→ **PASSAGE TO READ**
*** Block opens ***
An earnest exposé torn from the day's headlines, The Phenix City Story was scripted by Daniel Mainwaring and Crane Wilbur, and opens with a tacked-on ten minutes of a documentary series of interviews with some of the key players who took part in uncovering the crimes. Not only does this lend credence to the tale about to unfold, it also has the effect of telling you what's going to happen, which you would think would weaken the suspense, but the story is so packed with sensational elements that it serves to heighten the tension when you know that Albert Patterson will be murdered.
The interviewees look awkward on camera, and the reporter, obviously reading from cards, makes you anticipate a dry tone to the rest of the film, but nothing could be further from the truth. If anything, the tone grows more wide eyed and overwrought as it continues, but its justified by the terrible injustice of the events. The kingpin of the gangsters, Tanner (Edward Andrews), is presented as an avuncular rogue at first, as he enjoys the profits of fixed gambling and the company of the customers at his bar, then he goes to meet Albert Patterson at his office to persuade him to represent the criminals, but Patterson doesn't want to get involved.
When his son John returns home from Germany, where he has been prosecuting war criminals, Albert is offered a chance to run for Attorney General but refuses. Attending a meeting of a group of citizens wishing to rid Phenix City of the gangsters, John points out that old saying of how the way evil triumphs is if good men do nothing, and decides to help. Up to that point, the story has been undramatically using the characters as a mouthpiece for law abiding views, but then a strain of surprisingly bloody violence erupts, as John is beaten up helping his new friends, and then, in a still shocking scene, the little girl of a black man who has assisted John is murdered and dumped on his lawn as a warning to what could happen to John's own kids.
*** Block closes ***
→ **WHAT TO WORK ON**
According to the film review above, who wrote the script for The Phenix City Story?

→ **DATASET**
*** Block opens ***
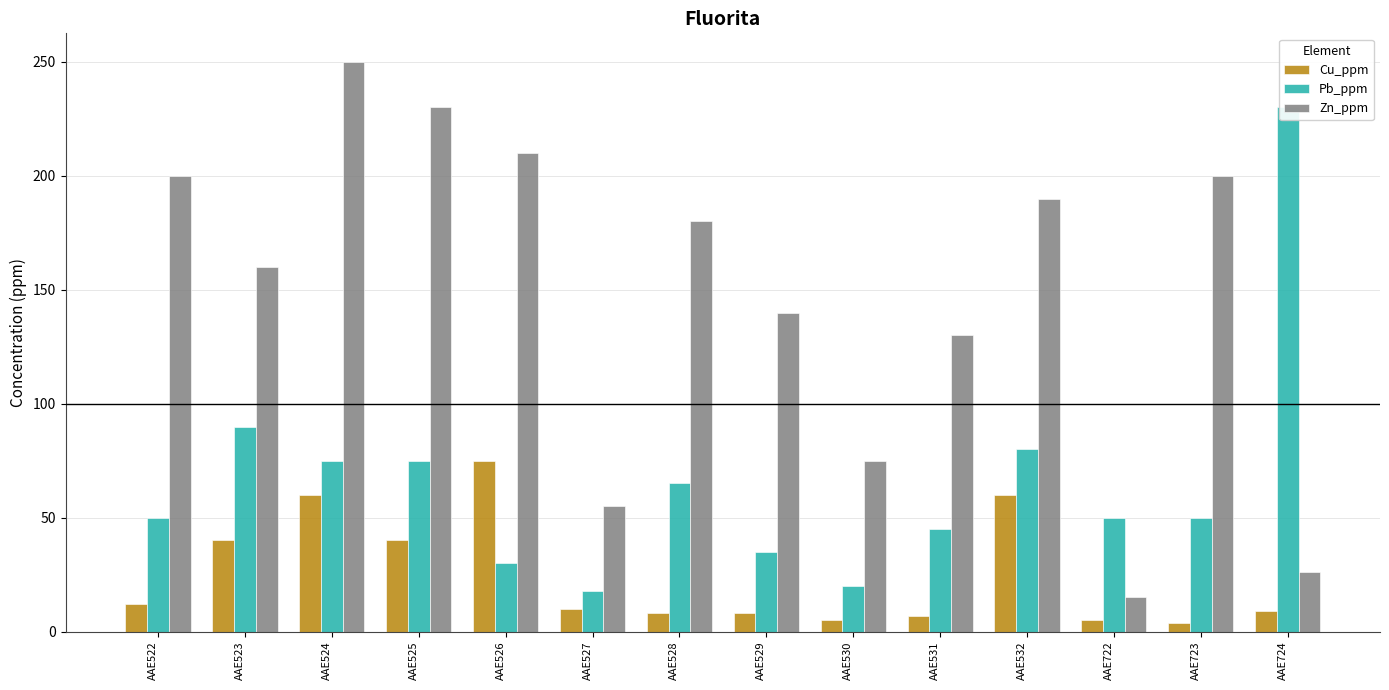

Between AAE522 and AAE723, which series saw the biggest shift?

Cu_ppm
*** Block closes ***
*** Block opens ***
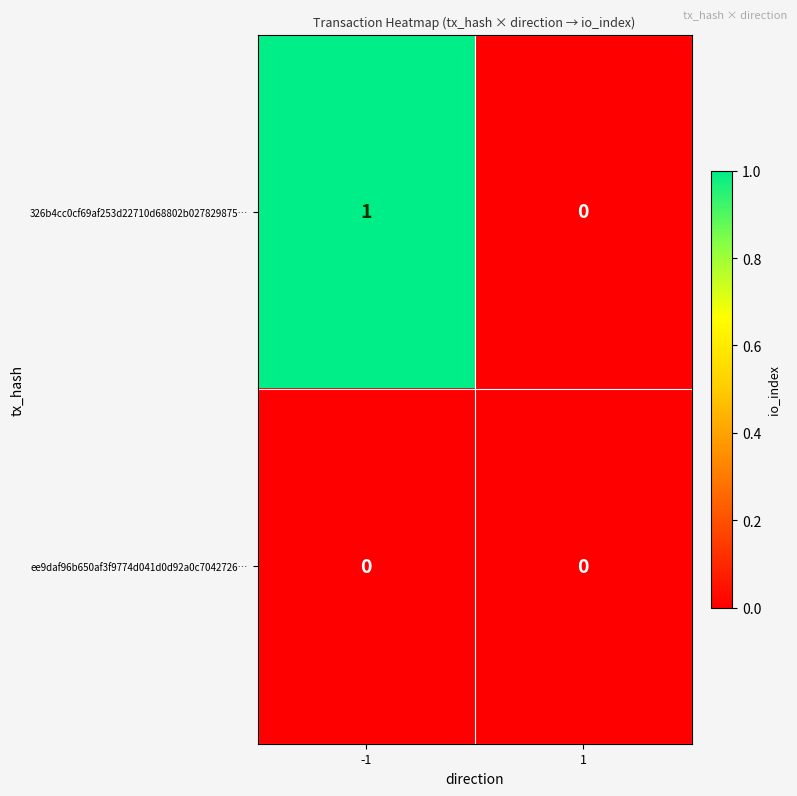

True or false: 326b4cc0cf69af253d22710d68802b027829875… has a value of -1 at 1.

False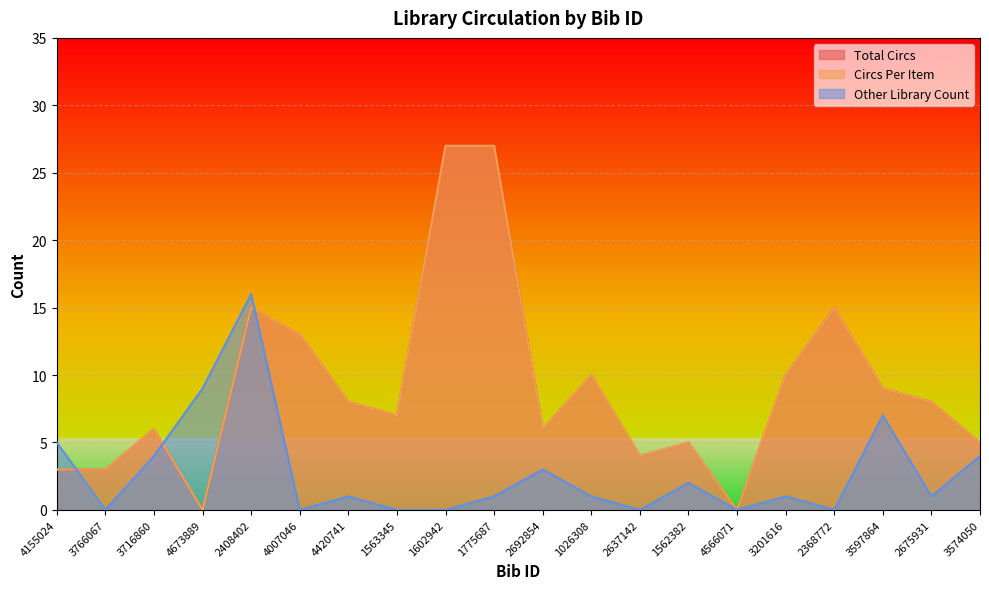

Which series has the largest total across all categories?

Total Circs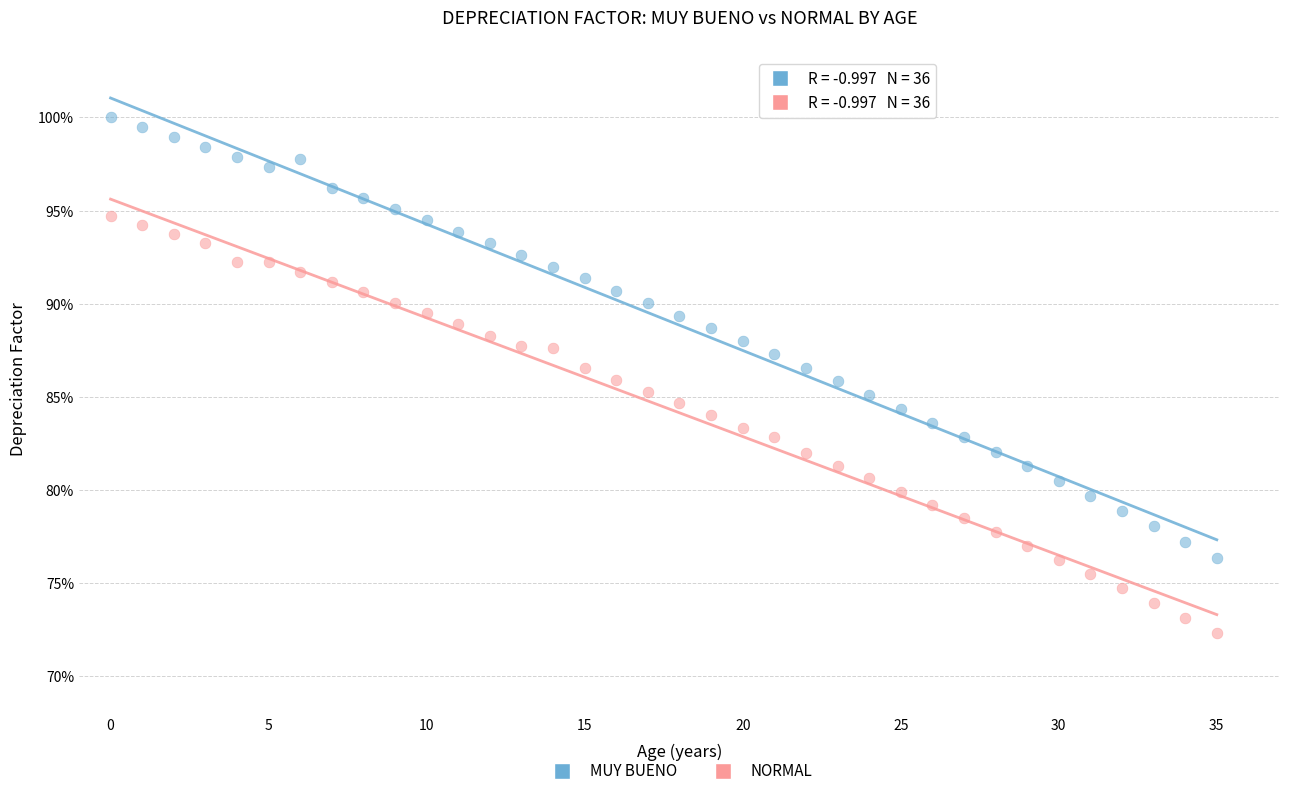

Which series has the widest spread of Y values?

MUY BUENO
*** Block closes ***
*** Block opens ***
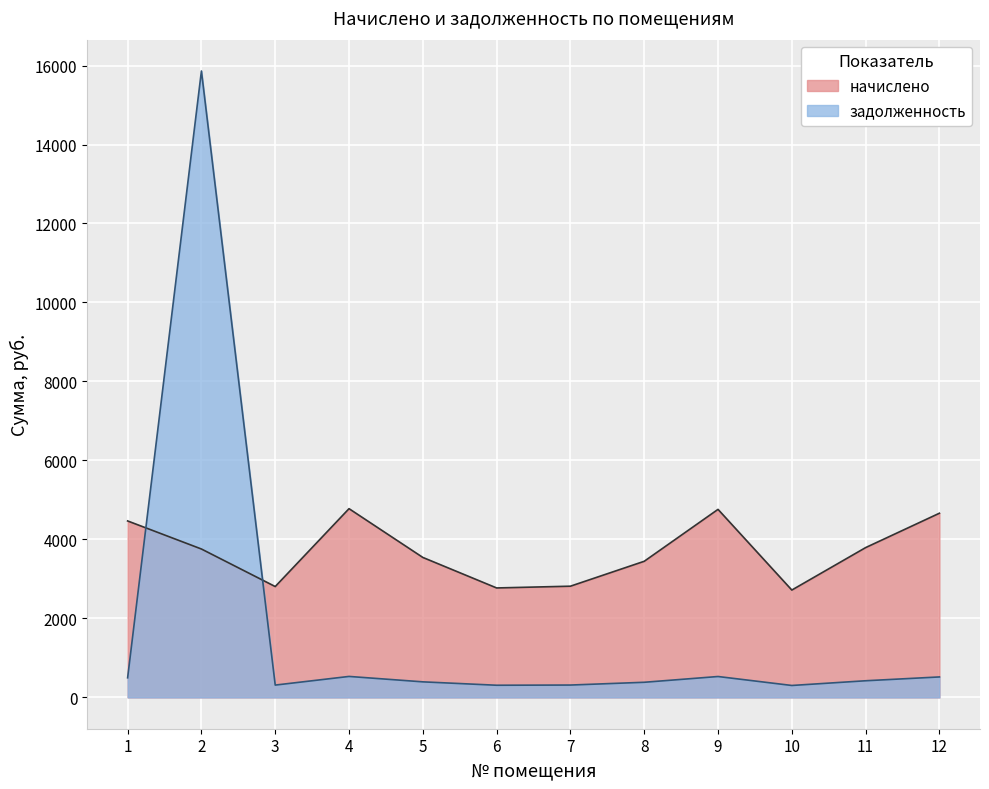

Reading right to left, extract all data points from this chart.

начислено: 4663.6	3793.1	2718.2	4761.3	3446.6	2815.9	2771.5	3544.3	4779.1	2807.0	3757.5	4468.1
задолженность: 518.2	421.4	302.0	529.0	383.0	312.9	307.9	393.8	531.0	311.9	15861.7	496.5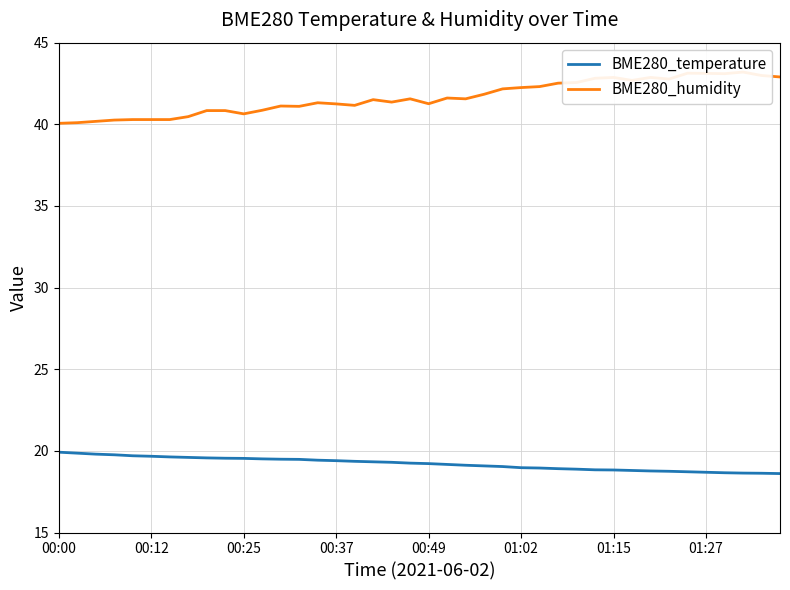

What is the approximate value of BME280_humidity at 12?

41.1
*** Block closes ***
→ **ANSWER SPACE**
Daniel Mainwaring and Crane Wilbur.